## Supplied text
__________
The VGG Network has blocks of layers, where each block has a varied number of layers.
- In order to create blocks of layers that have a customizable number of conv2D layers, you'll define a class `Block`, which can generate a customizable block of layers 


### `__init__`
In the constructor `__init__`, store the conv2D parameters and also define the number of conv2D layers using the parameters passed into `__init__`.
- Store the filters, kernel_size, and repetitions as class variables so that they can be used later in the `call` function.
- Using a for loop, define a number of Conv2D [Conv2D](https://keras.io/api/layers/convolution_layers/convolution2d/) layers, based on the number of `repetitions` desired for this block.
    - You can define each conv2D layer using `vars` and string formatting to create conv2D_0, conv2D_1, conv2D_3 etc.
__________
## Explore the material
1/ According to the VGG block text, which three values are stored as class variables for later use in the `call` function?
2/ Rewrite the VGG block text from "The VGG Network" up to and including "for this block.", changing "constructor" to "initializer".
The records below were taken from a different source than the VGG block text.
__________
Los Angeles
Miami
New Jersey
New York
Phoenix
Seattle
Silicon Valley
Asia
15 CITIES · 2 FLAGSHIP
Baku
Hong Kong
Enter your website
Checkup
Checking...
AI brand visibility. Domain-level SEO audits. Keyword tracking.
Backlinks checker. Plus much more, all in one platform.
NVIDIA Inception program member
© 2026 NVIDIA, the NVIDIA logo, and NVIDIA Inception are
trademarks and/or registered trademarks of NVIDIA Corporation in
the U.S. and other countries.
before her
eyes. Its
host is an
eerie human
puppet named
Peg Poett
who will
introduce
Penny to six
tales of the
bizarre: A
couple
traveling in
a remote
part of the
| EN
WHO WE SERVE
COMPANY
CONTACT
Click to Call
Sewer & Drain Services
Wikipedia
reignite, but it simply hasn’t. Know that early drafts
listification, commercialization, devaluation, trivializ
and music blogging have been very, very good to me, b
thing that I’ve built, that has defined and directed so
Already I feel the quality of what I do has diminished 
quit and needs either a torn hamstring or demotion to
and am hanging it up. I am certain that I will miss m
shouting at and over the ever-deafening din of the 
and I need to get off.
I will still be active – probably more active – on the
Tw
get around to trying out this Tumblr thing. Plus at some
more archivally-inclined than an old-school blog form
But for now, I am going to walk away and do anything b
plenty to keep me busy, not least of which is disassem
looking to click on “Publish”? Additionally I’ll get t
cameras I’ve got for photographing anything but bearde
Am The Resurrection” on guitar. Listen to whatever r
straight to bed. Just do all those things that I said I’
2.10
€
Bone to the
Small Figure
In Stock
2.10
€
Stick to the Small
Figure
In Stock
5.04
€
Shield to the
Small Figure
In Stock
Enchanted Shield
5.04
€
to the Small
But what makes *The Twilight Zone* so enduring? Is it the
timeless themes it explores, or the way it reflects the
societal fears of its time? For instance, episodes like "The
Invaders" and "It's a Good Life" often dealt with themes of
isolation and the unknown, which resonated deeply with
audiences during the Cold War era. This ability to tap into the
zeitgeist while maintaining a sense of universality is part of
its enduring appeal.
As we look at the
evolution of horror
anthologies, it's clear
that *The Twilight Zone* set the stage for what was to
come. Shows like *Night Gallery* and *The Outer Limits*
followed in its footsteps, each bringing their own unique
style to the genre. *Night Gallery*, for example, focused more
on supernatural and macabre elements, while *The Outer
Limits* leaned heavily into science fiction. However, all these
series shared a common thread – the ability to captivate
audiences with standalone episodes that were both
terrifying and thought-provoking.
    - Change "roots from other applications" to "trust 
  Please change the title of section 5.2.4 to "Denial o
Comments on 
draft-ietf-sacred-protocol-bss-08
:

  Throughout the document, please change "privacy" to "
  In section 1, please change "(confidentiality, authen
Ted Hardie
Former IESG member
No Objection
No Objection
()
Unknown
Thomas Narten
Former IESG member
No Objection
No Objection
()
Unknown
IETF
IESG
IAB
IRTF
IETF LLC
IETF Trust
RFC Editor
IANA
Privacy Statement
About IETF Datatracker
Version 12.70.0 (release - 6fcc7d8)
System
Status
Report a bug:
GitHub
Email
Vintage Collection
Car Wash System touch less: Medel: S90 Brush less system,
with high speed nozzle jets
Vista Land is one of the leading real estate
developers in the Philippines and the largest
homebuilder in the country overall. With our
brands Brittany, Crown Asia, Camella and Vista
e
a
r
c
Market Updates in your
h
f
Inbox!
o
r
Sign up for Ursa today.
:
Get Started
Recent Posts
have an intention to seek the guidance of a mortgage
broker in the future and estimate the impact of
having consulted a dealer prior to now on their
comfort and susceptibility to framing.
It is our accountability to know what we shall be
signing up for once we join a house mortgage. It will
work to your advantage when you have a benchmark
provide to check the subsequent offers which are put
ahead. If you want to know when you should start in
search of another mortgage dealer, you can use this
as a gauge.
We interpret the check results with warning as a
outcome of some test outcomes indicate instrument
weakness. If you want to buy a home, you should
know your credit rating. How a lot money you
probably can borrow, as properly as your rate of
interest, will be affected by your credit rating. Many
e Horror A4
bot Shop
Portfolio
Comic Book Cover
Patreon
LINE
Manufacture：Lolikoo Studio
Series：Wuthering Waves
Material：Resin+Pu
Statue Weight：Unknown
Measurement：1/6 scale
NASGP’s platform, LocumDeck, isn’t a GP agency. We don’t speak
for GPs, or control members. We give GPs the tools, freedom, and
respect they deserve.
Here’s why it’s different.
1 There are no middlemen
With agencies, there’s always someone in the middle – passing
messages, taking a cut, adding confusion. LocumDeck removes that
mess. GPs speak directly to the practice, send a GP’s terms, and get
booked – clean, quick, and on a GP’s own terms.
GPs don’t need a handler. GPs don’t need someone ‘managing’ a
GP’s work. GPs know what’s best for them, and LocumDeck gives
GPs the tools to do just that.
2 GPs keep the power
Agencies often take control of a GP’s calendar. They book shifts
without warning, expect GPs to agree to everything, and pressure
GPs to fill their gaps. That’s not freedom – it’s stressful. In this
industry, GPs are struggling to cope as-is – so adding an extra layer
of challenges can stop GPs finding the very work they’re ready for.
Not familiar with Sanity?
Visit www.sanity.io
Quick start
__________
## Written responses
1/ The filters, kernel_size, and repetitions.

2/
The VGG Network has blocks of layers, where each block has a varied number of layers.
- In order to create blocks of layers that have a customizable number of conv2D layers, you'll define a class `Block`, which can generate a customizable block of layers 


### `__init__`
In the initializer `__init__`, store the conv2D parameters and also define the number of conv2D layers using the parameters passed into `__init__`.
- Store the filters, kernel_size, and repetitions as class variables so that they can be used later in the `call` function.
- Using a for loop, define a number of Conv2D [Conv2D](https://keras.io/api/layers/convolution_layers/convolution2d/) layers, based on the number of `repetitions` desired for this block.